I rolled the stump over into the fire, and there he was, curled up. The stump was smoking, and I wondered if he was dead. I prodded him again.
And I'm sorry to say, he slithered into the fire. It was shocking! As his head neared the very hot embers, he tried to recoil, but it was too late. His head was singed. He died and I carried him away.
Later I saw a lizard on that same stump! I didn't mess with him at all.
Our tree-chipping friends delivered yet another pile of mulch. For free!! Yay!! Adam gets to haul and haul and haul ... again!
Now that he's mulched to his heart's content in the veggie patch, this new mulch went over the shrubs along the road front.
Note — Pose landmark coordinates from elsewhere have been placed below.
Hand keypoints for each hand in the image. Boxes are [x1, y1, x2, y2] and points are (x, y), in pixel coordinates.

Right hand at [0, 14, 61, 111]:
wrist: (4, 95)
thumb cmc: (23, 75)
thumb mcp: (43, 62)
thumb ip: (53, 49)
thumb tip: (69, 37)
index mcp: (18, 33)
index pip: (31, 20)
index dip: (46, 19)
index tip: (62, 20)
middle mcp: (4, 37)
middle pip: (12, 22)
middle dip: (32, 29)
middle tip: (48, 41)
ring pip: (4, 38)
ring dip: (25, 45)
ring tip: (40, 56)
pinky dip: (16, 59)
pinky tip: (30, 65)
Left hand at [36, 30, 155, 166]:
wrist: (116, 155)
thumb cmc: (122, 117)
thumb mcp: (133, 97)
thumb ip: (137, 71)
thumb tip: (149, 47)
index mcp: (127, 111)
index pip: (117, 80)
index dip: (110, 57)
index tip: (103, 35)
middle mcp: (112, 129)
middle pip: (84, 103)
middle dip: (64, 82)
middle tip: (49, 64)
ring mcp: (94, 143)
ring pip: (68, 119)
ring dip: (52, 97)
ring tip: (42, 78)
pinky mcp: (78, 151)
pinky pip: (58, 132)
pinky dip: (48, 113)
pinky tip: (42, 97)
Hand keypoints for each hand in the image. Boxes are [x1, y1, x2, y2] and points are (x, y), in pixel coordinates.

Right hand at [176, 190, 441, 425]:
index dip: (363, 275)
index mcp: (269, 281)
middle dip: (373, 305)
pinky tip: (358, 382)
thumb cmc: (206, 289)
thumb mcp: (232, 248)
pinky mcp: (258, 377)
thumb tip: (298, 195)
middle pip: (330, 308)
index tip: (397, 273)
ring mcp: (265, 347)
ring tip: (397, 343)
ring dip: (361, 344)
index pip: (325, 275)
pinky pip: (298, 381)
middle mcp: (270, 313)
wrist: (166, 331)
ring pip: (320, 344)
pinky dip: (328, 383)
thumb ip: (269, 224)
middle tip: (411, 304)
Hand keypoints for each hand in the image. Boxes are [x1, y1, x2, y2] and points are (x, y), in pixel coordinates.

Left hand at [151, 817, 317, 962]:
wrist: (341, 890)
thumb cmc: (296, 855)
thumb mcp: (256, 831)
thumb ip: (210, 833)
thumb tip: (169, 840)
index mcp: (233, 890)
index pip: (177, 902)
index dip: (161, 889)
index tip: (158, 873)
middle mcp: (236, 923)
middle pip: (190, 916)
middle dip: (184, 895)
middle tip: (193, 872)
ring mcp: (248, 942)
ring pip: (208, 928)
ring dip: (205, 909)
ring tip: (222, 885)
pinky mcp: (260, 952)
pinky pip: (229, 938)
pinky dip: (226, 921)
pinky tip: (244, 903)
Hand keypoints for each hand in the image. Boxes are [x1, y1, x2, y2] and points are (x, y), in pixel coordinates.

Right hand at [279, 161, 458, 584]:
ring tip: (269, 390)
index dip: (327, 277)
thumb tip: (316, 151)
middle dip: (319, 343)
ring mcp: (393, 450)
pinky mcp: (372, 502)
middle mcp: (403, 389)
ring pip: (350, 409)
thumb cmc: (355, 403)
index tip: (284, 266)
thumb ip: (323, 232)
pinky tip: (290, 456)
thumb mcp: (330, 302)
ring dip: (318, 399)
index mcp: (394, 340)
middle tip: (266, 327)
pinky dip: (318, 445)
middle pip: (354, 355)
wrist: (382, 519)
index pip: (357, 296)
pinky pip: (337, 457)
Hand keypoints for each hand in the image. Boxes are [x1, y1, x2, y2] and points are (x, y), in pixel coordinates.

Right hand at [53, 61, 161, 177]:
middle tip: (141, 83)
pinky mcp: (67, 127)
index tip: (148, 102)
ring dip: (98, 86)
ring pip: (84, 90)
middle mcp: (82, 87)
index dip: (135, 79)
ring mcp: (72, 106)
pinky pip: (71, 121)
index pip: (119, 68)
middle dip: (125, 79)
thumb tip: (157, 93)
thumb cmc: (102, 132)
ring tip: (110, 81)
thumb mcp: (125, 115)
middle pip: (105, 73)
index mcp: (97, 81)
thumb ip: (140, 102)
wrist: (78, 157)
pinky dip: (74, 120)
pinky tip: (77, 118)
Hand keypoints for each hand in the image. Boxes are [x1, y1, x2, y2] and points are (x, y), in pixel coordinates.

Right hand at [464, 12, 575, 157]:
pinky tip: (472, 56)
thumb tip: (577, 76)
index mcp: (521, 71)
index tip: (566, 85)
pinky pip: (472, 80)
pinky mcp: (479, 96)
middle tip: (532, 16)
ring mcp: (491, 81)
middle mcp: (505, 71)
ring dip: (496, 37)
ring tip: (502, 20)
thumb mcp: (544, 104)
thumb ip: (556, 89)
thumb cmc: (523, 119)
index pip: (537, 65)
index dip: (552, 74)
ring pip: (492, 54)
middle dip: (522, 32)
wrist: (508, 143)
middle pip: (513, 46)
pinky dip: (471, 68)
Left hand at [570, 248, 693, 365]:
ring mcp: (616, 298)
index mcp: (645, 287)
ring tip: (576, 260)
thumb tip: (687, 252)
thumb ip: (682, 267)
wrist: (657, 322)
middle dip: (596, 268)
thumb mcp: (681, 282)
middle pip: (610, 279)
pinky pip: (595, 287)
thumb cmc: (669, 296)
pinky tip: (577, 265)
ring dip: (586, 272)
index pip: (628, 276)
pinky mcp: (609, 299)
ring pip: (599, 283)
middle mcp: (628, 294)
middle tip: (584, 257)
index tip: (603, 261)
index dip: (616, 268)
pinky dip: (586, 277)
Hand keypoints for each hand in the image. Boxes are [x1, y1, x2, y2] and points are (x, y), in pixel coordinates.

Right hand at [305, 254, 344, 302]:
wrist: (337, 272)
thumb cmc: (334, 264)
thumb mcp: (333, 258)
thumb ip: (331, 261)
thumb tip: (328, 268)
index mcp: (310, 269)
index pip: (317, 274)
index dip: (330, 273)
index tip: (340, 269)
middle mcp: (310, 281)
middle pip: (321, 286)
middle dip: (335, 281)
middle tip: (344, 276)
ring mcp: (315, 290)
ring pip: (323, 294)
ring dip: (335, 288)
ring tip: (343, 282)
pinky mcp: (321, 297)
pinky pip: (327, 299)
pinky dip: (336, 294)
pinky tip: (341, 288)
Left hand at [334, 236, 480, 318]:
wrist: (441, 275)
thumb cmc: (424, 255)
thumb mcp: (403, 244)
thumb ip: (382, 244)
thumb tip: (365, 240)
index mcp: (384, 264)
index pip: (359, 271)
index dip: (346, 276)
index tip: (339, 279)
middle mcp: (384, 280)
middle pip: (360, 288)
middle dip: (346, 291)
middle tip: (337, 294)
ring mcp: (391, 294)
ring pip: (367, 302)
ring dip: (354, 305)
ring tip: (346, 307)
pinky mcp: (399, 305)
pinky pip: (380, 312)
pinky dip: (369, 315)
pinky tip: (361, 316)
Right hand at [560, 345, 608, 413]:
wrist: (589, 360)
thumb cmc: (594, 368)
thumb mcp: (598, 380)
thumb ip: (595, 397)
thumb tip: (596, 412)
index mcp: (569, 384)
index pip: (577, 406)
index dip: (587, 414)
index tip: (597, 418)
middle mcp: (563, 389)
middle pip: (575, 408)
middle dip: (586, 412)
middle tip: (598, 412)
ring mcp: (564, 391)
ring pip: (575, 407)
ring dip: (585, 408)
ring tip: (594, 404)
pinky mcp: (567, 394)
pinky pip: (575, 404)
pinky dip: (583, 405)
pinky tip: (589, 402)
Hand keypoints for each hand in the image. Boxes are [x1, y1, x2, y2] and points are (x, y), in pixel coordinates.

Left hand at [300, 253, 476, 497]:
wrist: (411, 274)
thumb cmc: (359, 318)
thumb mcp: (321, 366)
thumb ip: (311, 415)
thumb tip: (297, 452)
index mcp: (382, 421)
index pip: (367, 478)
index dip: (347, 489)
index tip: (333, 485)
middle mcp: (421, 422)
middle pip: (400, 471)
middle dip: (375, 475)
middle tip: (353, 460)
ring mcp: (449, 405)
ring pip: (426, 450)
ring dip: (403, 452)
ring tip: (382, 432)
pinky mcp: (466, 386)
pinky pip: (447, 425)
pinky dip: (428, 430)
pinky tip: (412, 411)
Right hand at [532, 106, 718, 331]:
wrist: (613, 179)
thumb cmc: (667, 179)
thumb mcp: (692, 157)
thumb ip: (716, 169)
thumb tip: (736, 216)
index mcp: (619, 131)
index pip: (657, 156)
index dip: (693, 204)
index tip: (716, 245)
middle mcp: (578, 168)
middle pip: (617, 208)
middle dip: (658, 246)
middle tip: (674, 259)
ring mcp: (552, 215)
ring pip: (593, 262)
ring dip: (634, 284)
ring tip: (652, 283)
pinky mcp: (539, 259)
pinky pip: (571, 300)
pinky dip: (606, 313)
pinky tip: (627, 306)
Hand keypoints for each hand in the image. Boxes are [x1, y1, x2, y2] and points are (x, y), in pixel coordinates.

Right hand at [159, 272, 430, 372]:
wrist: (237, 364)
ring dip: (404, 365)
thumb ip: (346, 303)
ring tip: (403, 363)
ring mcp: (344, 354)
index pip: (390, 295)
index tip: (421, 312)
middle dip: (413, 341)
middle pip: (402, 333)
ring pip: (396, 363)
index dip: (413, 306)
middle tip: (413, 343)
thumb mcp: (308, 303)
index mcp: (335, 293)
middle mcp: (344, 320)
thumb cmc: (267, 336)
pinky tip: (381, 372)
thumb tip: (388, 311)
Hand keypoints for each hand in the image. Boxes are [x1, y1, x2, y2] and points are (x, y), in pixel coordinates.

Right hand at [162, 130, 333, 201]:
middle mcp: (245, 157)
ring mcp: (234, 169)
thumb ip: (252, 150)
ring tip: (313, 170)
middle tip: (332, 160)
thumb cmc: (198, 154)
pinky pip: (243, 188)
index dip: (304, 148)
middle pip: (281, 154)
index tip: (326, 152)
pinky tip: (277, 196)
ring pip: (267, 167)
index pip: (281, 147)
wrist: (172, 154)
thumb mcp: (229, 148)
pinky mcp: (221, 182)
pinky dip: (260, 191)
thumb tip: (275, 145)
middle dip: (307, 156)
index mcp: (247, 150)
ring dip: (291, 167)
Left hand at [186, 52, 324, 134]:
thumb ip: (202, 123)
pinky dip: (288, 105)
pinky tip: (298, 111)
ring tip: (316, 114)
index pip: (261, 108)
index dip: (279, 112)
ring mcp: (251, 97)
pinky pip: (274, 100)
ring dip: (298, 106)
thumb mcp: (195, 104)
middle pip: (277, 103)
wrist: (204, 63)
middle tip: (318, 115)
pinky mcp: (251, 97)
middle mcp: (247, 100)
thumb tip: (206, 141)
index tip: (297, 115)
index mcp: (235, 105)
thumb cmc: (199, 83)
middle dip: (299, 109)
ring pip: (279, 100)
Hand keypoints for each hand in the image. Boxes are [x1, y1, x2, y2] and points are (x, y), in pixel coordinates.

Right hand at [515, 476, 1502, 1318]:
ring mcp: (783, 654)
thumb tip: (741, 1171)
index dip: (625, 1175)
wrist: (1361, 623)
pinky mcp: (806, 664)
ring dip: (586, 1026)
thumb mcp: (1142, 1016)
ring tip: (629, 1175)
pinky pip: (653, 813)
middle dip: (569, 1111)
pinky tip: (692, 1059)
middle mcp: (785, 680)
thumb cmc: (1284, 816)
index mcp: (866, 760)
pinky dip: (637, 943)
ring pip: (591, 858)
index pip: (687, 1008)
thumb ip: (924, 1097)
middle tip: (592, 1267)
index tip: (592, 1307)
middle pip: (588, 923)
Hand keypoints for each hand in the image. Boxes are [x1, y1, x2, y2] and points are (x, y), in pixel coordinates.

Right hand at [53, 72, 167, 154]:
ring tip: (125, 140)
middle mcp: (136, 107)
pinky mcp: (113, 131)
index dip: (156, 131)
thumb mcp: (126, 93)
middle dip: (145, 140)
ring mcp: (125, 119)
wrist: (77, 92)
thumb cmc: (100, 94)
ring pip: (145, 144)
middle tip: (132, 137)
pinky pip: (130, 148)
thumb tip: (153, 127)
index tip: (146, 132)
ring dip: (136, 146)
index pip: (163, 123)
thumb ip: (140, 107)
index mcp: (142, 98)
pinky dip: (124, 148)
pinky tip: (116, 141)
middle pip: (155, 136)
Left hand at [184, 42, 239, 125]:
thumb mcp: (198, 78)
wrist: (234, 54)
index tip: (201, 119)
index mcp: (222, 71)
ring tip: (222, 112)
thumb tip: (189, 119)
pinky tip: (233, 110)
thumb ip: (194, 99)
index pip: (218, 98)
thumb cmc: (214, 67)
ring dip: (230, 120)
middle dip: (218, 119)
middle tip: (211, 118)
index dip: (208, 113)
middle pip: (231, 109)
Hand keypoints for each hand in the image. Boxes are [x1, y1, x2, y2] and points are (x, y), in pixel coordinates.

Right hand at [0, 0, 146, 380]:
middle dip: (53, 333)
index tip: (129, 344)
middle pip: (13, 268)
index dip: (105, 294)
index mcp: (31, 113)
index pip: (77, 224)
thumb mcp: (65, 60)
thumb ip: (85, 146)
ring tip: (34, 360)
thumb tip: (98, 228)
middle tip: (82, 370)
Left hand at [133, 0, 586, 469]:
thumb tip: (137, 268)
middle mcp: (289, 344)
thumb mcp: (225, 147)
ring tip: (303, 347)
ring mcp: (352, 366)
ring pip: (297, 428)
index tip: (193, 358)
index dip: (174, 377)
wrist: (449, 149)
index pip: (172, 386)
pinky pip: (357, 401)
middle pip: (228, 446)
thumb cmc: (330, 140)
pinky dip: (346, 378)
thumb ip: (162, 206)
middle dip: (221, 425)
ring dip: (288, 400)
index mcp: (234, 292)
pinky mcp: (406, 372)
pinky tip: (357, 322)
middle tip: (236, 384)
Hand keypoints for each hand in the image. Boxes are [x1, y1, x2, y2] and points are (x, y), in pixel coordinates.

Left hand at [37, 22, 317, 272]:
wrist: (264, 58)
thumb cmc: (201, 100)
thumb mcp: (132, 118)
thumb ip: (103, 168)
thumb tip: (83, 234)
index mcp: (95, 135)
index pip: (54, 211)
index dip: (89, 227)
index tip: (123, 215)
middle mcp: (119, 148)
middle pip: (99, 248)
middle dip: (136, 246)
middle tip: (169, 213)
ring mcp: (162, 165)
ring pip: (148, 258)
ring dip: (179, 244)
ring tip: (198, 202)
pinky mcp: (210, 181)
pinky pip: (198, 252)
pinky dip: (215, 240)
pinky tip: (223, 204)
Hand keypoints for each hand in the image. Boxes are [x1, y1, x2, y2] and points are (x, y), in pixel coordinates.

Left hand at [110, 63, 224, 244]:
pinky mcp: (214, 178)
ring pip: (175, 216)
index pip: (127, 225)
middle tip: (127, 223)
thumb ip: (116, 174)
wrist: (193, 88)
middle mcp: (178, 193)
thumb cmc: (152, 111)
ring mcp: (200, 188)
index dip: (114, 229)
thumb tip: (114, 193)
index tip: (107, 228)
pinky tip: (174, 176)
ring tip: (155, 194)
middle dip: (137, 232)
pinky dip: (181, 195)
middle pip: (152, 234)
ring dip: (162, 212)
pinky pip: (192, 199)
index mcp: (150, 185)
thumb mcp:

Adam has taken to calling our vegetable garden, the "patch," as the British do. He's so silly.
Here's my new chicken, Snow. She's still in isolation, although her private pen is inside the other chickens' yard, so they are around each other. Next week I plan to put them together under close supervision. She has grown a lot.
Here's her face. I've read that hens with white earlobes lay white eggs, and hens with red earlobes lay brown eggs. Hers are small yet, but look like they might be pinky red. I'm wondering if she's actually a leghorn; there are other white breeds. We shall see!
I'm wondering about my eucalyptus tree. All her leaves are copper brown after the winter. Is she alive?
The leaves are quite pretty. I just hope there's new growth coming soon.
And now! My Lady Banks Rose! Look at her! I'm so pleased and proud. She's blooming beautifully in this her first year.

Tiny little blooms.
Here's my Baby. I finally got a close-up shot of her face. I can't tell you why, but she is just my dog. I know she adores me. Don't know why. She doesn't look like the kind of dog I might choose for myself. But there you have it -- we've picked each other. I just love her.
I love her sweet face and her soft ears. When she lets me caress her face and whisper to her, I feel that we understand our love for each other :)
My white hyacinths are gorgeous too, yes?
What's blooming in your yard, friend? Are you still in winter's grip? I think ... hopefully ... we are past our big chill this year.